Mehr als 60 Tote Anschläge in Algier
11.12.2007, 13:57 UhrBei den blutigsten Anschlägen in Algerien seit einem Jahrzehnt sind mehr als 60 Menschen getötet worden, darunter mehrere UN-Mitarbeiter. Ein Selbstmordattentäter raste nach Augenzeugenberichten mit einem Lastwagen in ein UN-Gebäude im Stadtteil Hydra von Algier. Fast zeitgleich explodierte eine Autobombe in der Nähe des Obersten Gerichtshofs, als ein mit Studenten besetzter Bus vorbeifuhr. Die Anschläge wurden international verurteilt.
Das Extremistennetz El Kaida hat sich auf einer Internetseite zu dem fatalen Doppelanschlag in Algerien bekannt. Der nordafrikanische Ableger der Organisation veröffentlichte am Dienstag Bilder der zwei Selbstmordattentäter mit Waffen in der Hand. Die Echtheit des Bekennerschreibens konnte zunächst nicht von unabhängiger Seite bestätigt werden. Zuvor hatte aber bereits der algerische Innenminister die Vermutung geäußert, mit Sicherheit sei die El Kaida in Nordafrika für die Anschläge verantwortlich.
Im Stadtteil Hydra nahm am Morgen ein Selbstmordattentäter eine größere UN-Niederlassung ins Visier.
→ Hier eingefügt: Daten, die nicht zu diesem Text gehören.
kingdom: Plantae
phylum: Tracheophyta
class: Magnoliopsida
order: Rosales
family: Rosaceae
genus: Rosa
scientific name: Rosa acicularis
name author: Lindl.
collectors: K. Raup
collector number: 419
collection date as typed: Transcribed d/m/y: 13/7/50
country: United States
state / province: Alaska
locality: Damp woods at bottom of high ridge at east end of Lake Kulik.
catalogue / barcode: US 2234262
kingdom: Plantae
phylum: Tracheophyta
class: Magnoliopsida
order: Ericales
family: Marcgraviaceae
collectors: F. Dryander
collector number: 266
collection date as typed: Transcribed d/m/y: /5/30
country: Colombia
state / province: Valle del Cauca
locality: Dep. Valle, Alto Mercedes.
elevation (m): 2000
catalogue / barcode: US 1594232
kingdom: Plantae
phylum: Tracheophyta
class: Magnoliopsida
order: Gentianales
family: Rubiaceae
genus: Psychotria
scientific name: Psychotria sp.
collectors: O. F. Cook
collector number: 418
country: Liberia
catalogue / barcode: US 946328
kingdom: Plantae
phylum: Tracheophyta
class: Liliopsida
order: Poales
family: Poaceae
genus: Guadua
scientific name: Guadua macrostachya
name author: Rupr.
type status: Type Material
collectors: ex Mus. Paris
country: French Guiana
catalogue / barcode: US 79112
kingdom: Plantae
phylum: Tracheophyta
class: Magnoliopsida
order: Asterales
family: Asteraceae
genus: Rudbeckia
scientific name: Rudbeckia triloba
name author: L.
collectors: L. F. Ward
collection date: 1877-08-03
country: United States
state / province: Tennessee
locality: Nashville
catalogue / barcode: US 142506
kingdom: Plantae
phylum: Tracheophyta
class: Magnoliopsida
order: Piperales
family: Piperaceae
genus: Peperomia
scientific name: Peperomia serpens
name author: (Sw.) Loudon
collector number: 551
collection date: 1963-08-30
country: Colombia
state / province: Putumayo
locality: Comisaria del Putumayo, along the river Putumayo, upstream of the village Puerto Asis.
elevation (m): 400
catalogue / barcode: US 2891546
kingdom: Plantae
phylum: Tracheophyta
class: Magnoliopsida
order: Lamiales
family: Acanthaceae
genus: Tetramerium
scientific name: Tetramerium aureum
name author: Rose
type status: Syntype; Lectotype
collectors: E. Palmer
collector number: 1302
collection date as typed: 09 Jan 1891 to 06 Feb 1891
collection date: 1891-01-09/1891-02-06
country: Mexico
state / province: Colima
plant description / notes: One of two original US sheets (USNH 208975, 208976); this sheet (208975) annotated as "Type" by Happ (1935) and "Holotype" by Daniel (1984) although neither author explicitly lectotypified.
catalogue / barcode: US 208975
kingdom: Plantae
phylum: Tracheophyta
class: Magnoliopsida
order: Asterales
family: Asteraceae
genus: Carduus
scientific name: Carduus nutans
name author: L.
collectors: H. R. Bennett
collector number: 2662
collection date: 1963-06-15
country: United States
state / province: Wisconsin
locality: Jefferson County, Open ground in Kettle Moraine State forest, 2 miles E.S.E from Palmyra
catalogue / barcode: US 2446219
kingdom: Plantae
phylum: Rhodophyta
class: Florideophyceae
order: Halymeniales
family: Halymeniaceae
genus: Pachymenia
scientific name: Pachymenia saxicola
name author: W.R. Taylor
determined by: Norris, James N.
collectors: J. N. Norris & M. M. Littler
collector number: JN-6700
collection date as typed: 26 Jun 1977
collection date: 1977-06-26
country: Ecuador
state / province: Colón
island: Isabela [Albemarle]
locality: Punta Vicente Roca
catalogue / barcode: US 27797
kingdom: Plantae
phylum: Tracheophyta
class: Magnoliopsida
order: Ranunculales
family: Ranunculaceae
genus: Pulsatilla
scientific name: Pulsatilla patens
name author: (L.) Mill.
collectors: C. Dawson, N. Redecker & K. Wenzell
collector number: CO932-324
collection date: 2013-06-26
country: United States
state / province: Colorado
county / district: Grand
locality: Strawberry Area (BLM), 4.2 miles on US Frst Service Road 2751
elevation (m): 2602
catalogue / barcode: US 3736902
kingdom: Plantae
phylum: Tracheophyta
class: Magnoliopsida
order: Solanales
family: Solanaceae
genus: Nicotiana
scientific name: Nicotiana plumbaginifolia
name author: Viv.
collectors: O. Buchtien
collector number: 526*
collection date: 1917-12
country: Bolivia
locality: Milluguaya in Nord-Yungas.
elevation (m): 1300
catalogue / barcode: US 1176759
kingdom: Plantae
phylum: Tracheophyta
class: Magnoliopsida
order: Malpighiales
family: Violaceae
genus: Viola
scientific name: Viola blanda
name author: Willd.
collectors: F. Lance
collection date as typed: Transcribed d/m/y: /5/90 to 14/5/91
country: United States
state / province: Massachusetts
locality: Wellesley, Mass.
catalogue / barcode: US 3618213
Nach UN-Angaben stürzte ein Gebäude ein, in dem das Entwicklungsprogramm UNDP untergebracht war. Zudem seien Büros des Flüchtlingshilfswerkes UNHCR schwer beschädigt worden. Fünf UN-Mitarbeiter seien vermutlich ums Leben gekommen, über ein Dutzend Mitarbeiter würden noch unter den Trümmern vermisst, sagte Marie Okabe, Sprecherin des UN- Generalsekretärs, am Abend vor Journalisten in New York.
Teile der Gebäude seien vollkommen zerstört, sagte Okabe. Die Situation vor Ort sei sehr chaotisch. Die UN arbeite gemeinsam mit den algerischen Behörden daran, die Opfer aus den Trümmern zu bergen.
Der Weltsicherheitsrat verurteilte in einer Erklärung die Anschläge und drückte den Opfern und ihren Familien das tiefste Beileid aus. "Mit Worten kann mein Schock, meine Empörung und mein Ärger über den Terroranschlag auf die UN-Mission in Algier heute kaum ausgedrückt werden", sagte UN-Generalsekretär Ban Ki Moon.
In dem Viertel haben auch mehrere Botschaften und internationale Unternehmen ihren Sitz. Es war der erste Selbstmordanschlag auf eine UN-Einrichtung seit mehr als vier Jahren. Im August 2003 waren in Bagdad mehr als 20 Menschen getötet worden, als ein Selbstmordattentäter seinen Lastwagen in das dortige UN-Hauptquartier steuerte.
Kurz vor der Explosion in Hydra war in Algier im benachbarten Stadtteil Ben Akoun nahe dem Gebäude des Obersten Gerichtshofs und des Verfassungsrats eine Autobombe explodiert. Der Bus brannte aus. Die meisten Opfer waren nach Angaben des Innenministeriums Studenten, die in dem Bus zur Universität fahren wollten.
In der Umgebung der Anschlagsorte brach Panik aus. In Ben Aknoun befinden sich zahlreiche Schulen und Universitäten. Die Wucht der Explosion war in einem Umkreis von mehreren Kilometern zu spüren. Zahlreiche Schulen wurden evakuiert. Auf den Straßen suchten verzweifelte Eltern nach ihren Kindern. Die Mobilfunknetze brachen zusammen. Das algerische Innenministerium bestätigte zunächst nur 22 Tote.
Bundesaußenminister Frank-Walter Steinmeier bezeichnete die Anschläge als "grausame und feige Taten", die sich gegen die Bemühungen Algeriens um innere Aussöhnung und Befriedung richteten. US-Präsident George W. Bush sprach von "sinnloser Gewalt". Der Angriff auf das Büro der Vereinten Nationen sei "durch Feinde der Menschheit" verübt worden, die es auf Unschuldige abgesehen hätten, sagte Bushs Sprecherin. Der französische Präsident Nicolas Sarkozy, der Algerien kürzlich besucht hatte, sprach von "barbarischen Taten".
Im algerischen Bürgerkrieg in den 90er Jahren waren etwa 150.000 Menschen ums Leben gekommen. Nach Ende des Kriegs verübten islamistische Gruppen mehrfach tödliche Anschläge. Im September entging Präsident Abdelaziz Bouteflika nur knapp einem Anschlag, bei dem 22 Menschen getötet wurden.